More emphasis has been put on the legal regulation of the health claims attached to the products. Authorities around the world have developed systematic approaches for review and assessment of scientific data. Evidence on the beneficial effects of a functional food product should be enough detailed, extensive and conclusive for the use of a health claim in the product labeling and marketing. Besides being based on generally accepted scientific evidence, the claims should be well understood by the average consumer. First, it is necessary to identify and quantify the active sequences. Antihypertensive peptides are only minor constituents in highly complex food matrices and, therefore, a monitoring of the large-scale production by hydrolytic or fermentative industrial process is mandatory.
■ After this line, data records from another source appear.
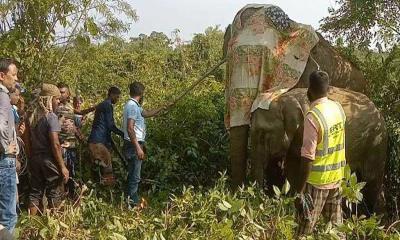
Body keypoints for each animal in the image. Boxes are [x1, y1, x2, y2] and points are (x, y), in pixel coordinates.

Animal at [252, 87, 386, 213]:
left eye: (263, 134)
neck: (283, 98)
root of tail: (378, 112)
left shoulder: (306, 130)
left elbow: (299, 168)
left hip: (375, 143)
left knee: (371, 180)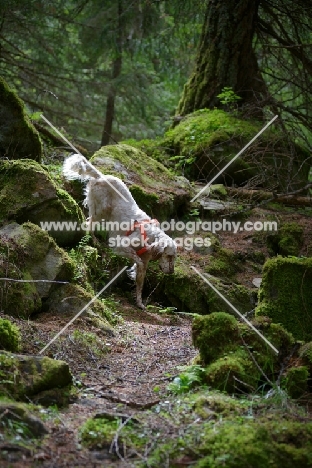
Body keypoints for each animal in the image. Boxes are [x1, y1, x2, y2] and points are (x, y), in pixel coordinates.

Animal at [62, 152, 177, 308]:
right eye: (169, 256)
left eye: (173, 257)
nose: (171, 272)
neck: (150, 236)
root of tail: (101, 176)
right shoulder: (119, 245)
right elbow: (136, 259)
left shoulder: (144, 261)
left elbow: (140, 284)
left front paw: (140, 303)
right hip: (101, 211)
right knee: (88, 223)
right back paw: (94, 241)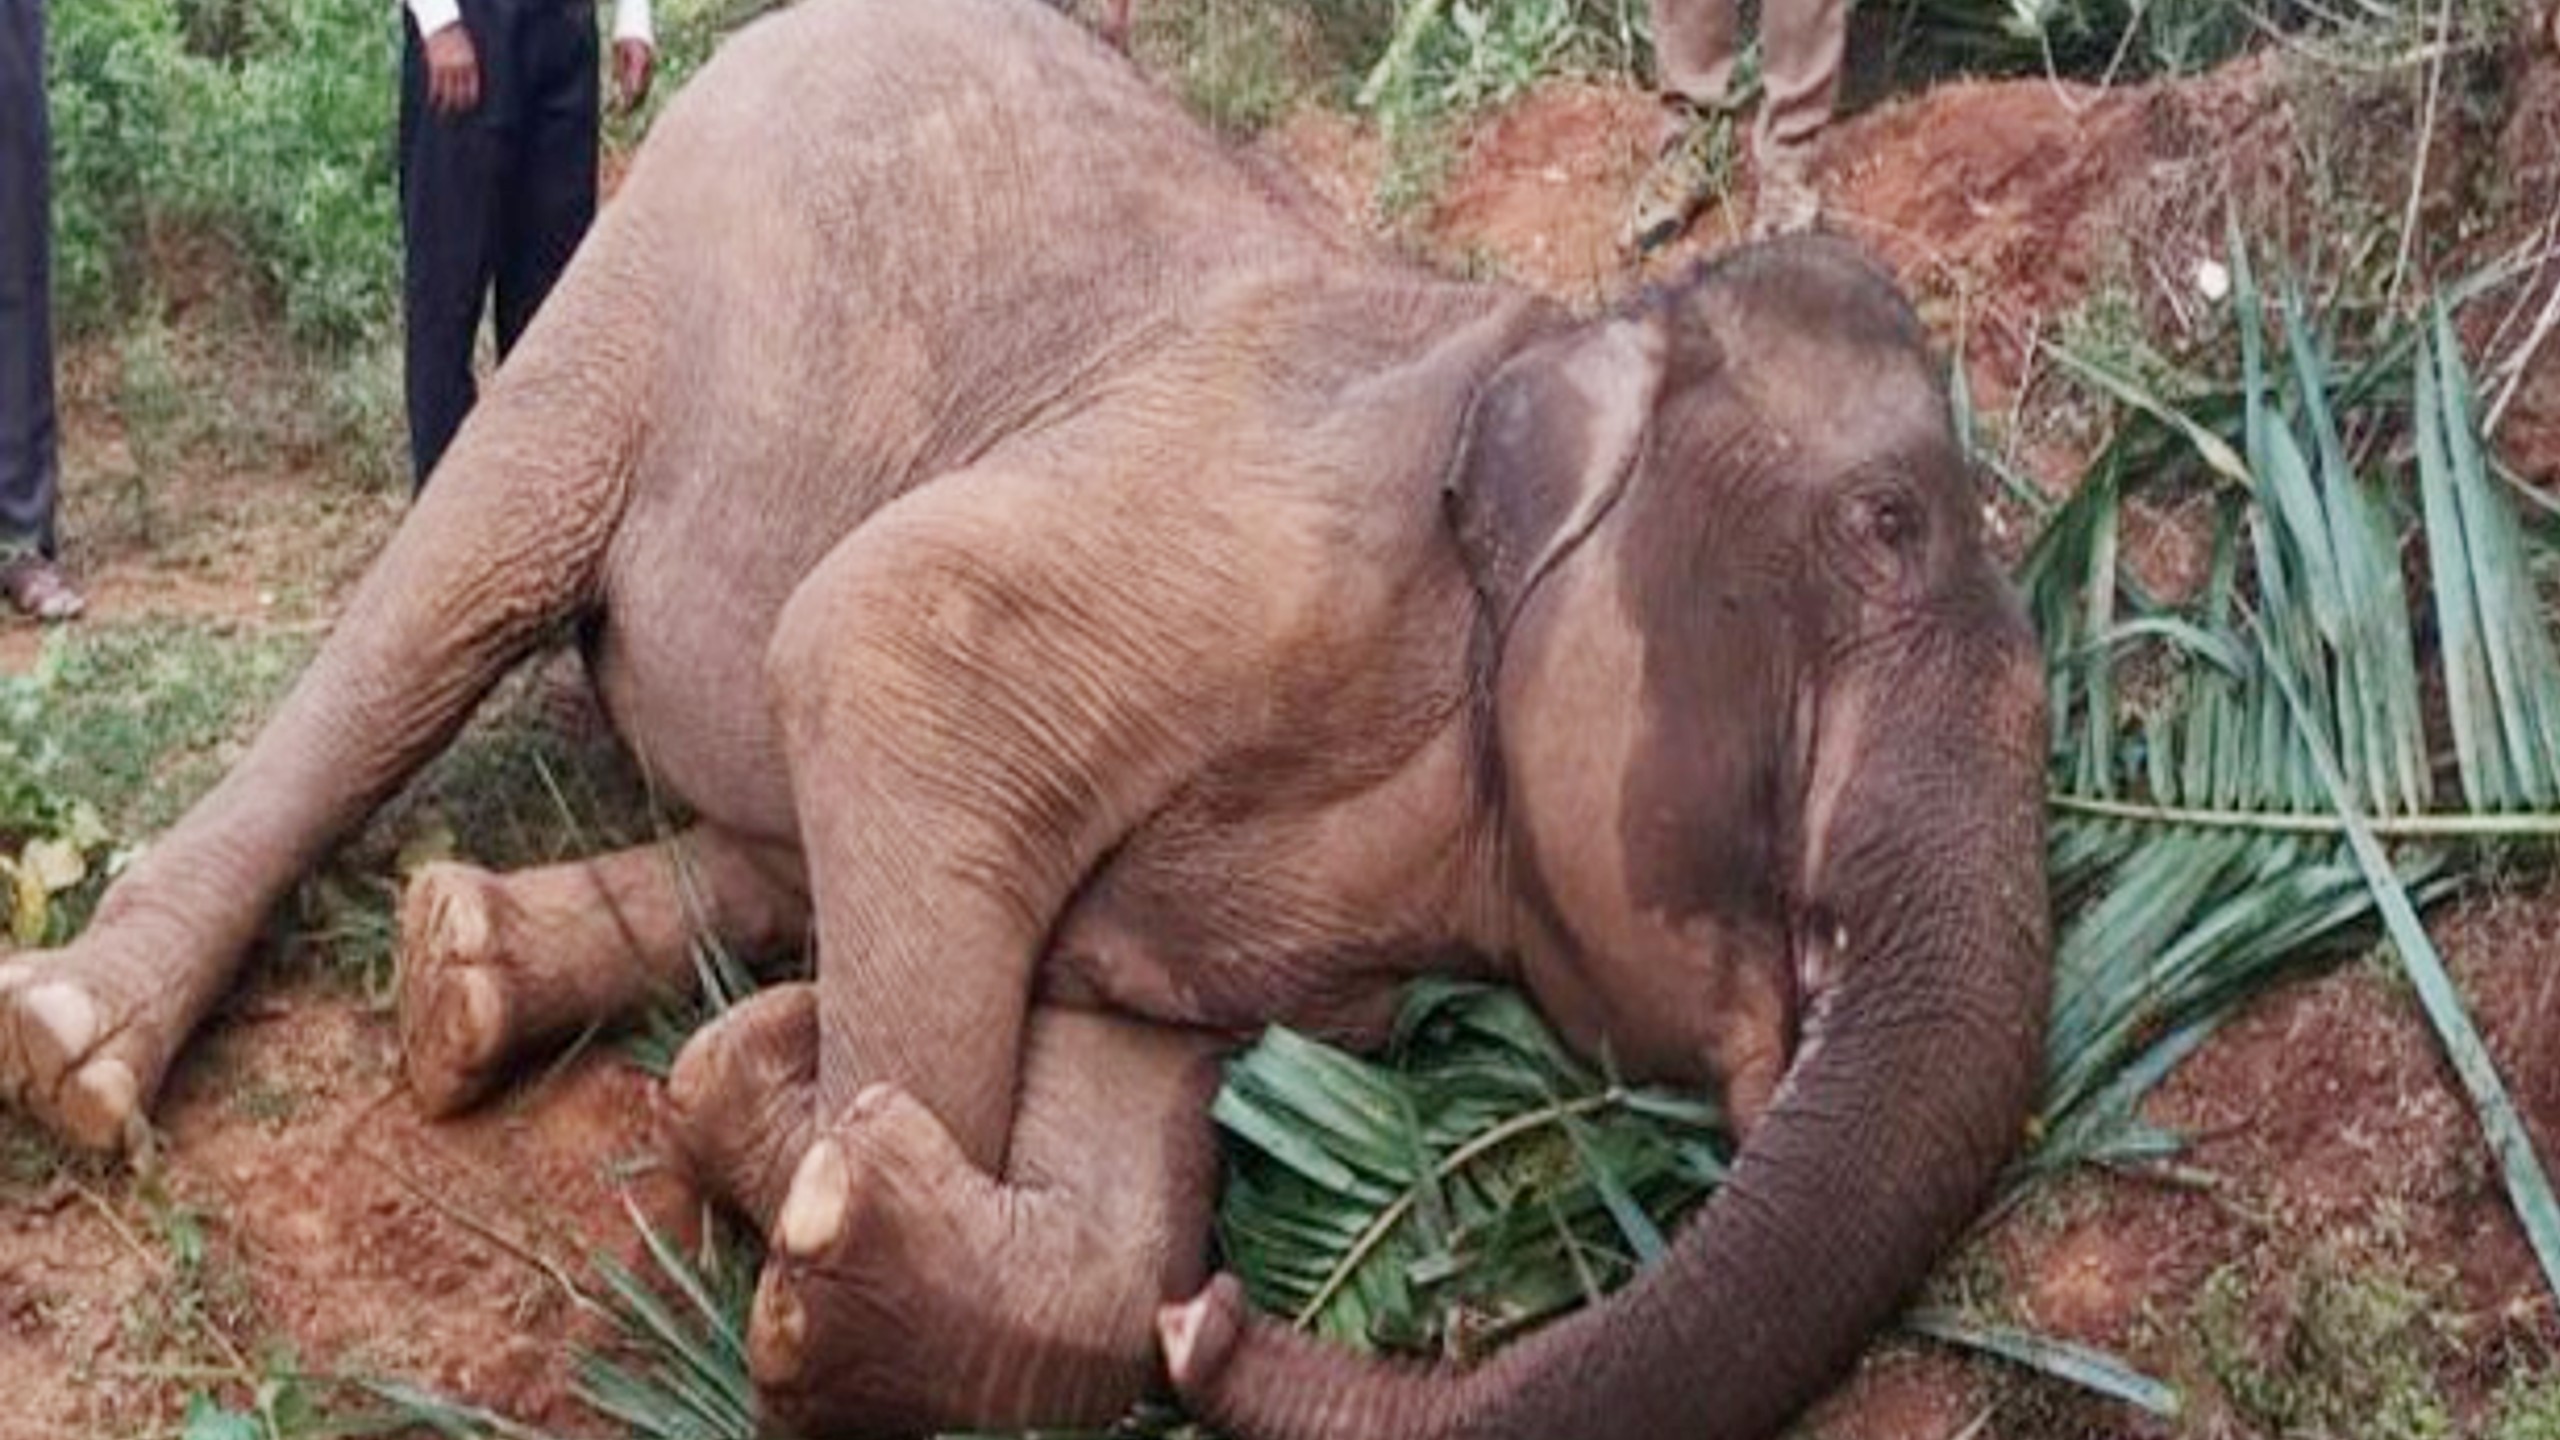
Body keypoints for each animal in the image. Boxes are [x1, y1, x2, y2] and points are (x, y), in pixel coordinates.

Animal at [0, 0, 2051, 1436]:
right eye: (1883, 527)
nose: (1239, 1322)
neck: (1558, 325)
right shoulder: (1263, 535)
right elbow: (884, 639)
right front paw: (818, 1206)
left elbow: (1124, 1134)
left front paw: (821, 1155)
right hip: (631, 288)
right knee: (453, 590)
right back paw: (79, 1054)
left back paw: (468, 975)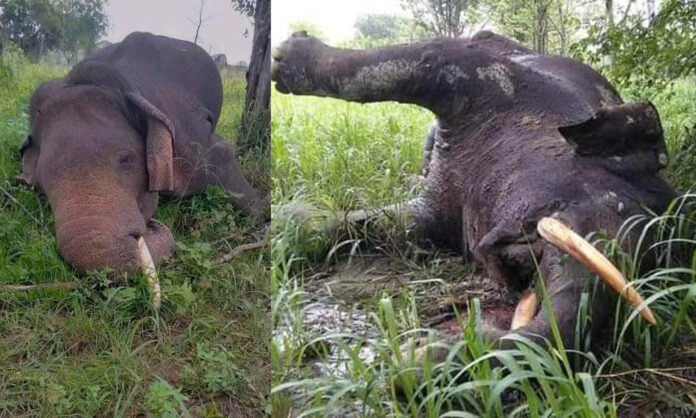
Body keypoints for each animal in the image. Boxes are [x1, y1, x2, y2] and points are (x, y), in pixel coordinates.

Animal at [19, 32, 268, 282]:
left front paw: (265, 215)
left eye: (126, 160)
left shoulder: (189, 136)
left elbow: (221, 152)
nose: (153, 225)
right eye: (41, 183)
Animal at [272, 31, 676, 352]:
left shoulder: (443, 215)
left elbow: (385, 224)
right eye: (617, 201)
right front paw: (286, 54)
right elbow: (416, 57)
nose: (420, 351)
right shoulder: (477, 72)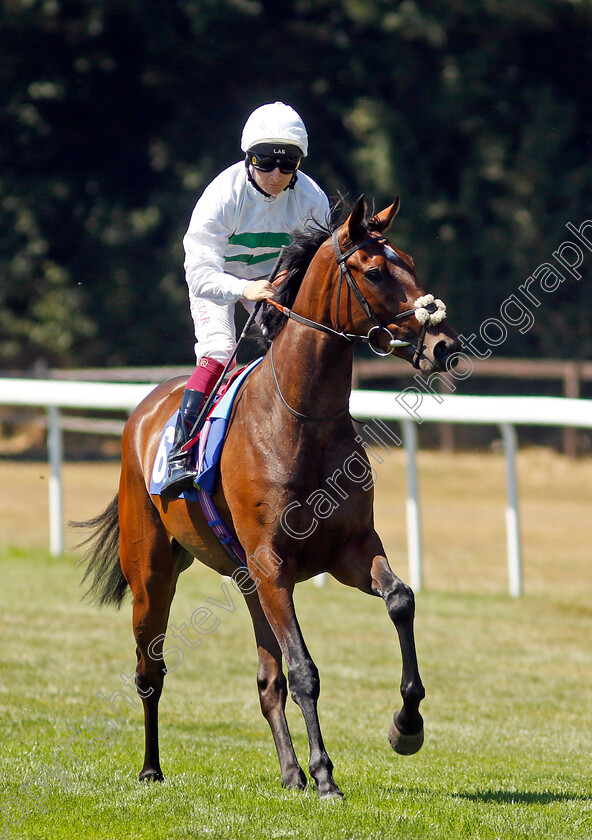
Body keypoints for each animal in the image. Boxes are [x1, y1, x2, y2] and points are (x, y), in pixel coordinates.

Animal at [75, 194, 462, 796]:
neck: (302, 418)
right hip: (154, 575)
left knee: (265, 680)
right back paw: (152, 767)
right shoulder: (273, 561)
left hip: (248, 581)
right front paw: (326, 774)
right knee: (149, 670)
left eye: (413, 264)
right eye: (375, 271)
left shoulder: (348, 549)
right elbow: (304, 669)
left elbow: (400, 599)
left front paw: (407, 726)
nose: (443, 344)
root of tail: (144, 411)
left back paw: (290, 772)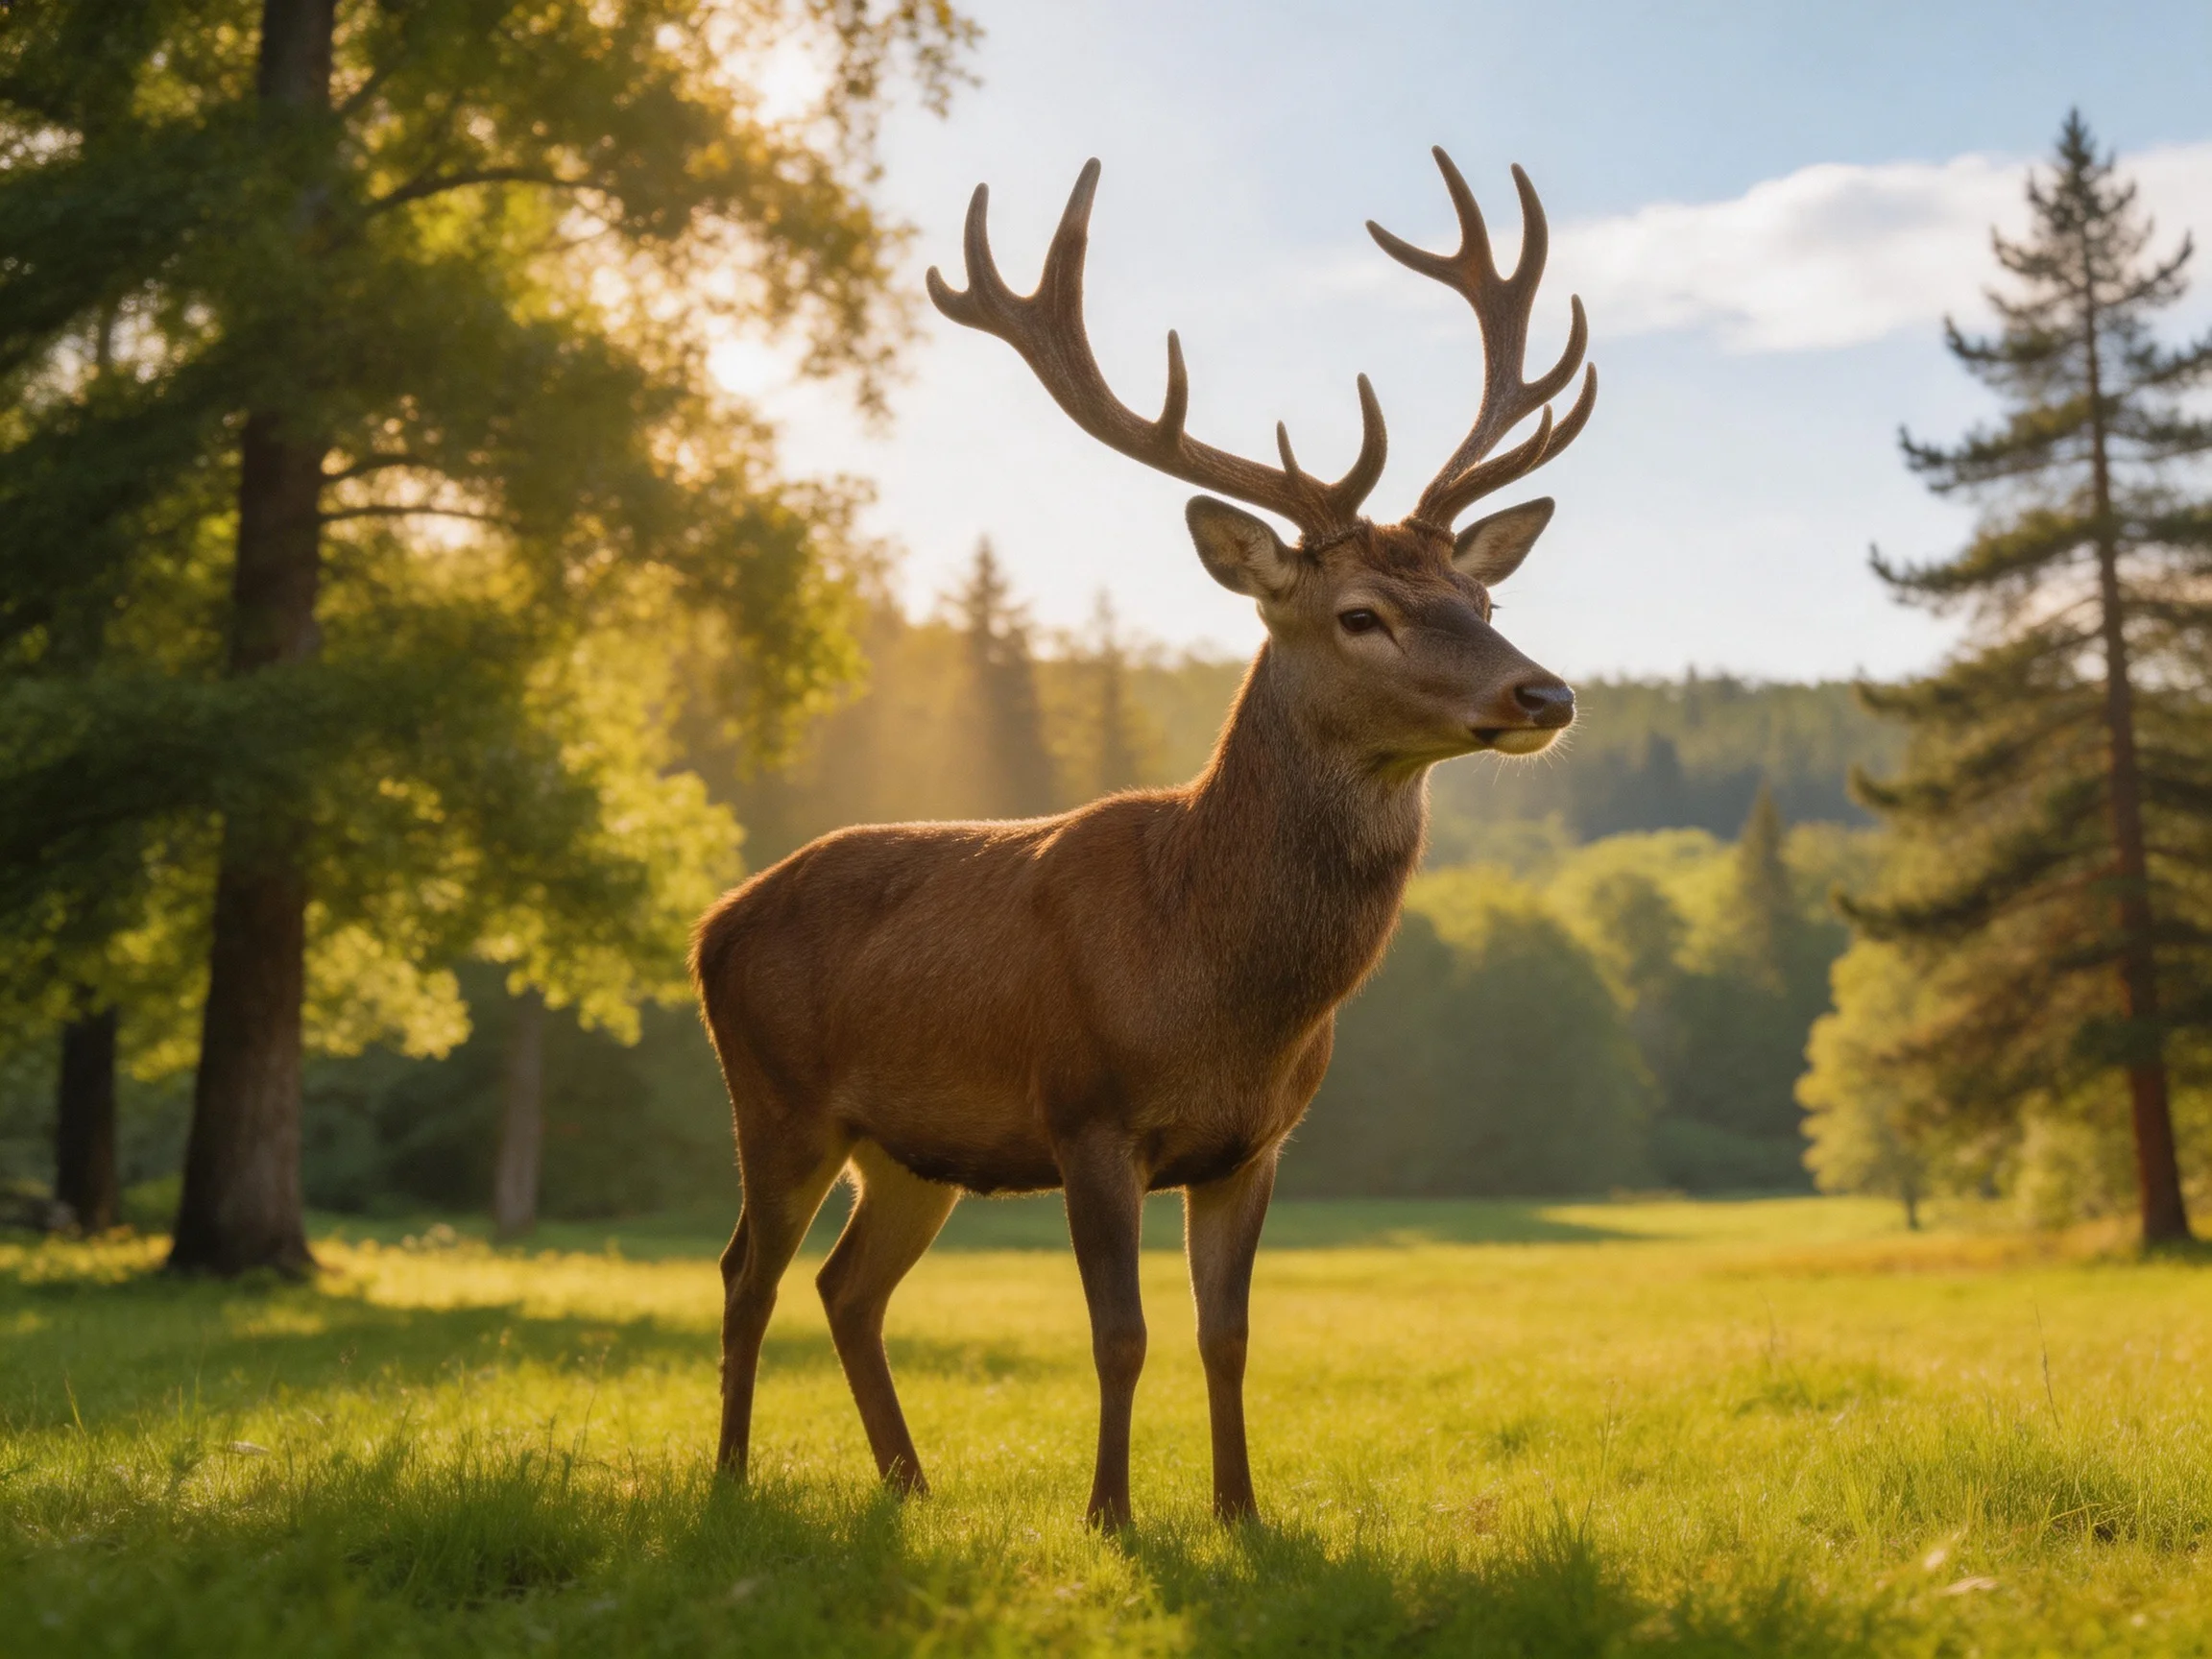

Second, extensive investigations to prove the antihypertensive effect in humans as well as the minimal dose to show this effect are necessary to fulfill the requirements of the legislation concerning functional foods. Japan was the pioneer with the Foods for Special Health Use (FOSHU) legislation in 1991. Europe adopted a joint Regulation on Nutrition and Health Claims made on Foods in 2006 being the European Food Safety Authority (EFSA). At present, EFSA have concludes that the evidence is insufficient to establish a cause and effect relationship between the consumption of the tripeptides VPP and IPP and the maintenance of normal blood pressure. Bearing in mind that 'essential hypertension' consists of disparate mechanisms that ultimately lead to elevations in systemic BP, it is most probably that that products containing lactotripeptides offer a valuable option as a non-pharmacological, nutritional treatment of elevated blood pressure for some groups of people.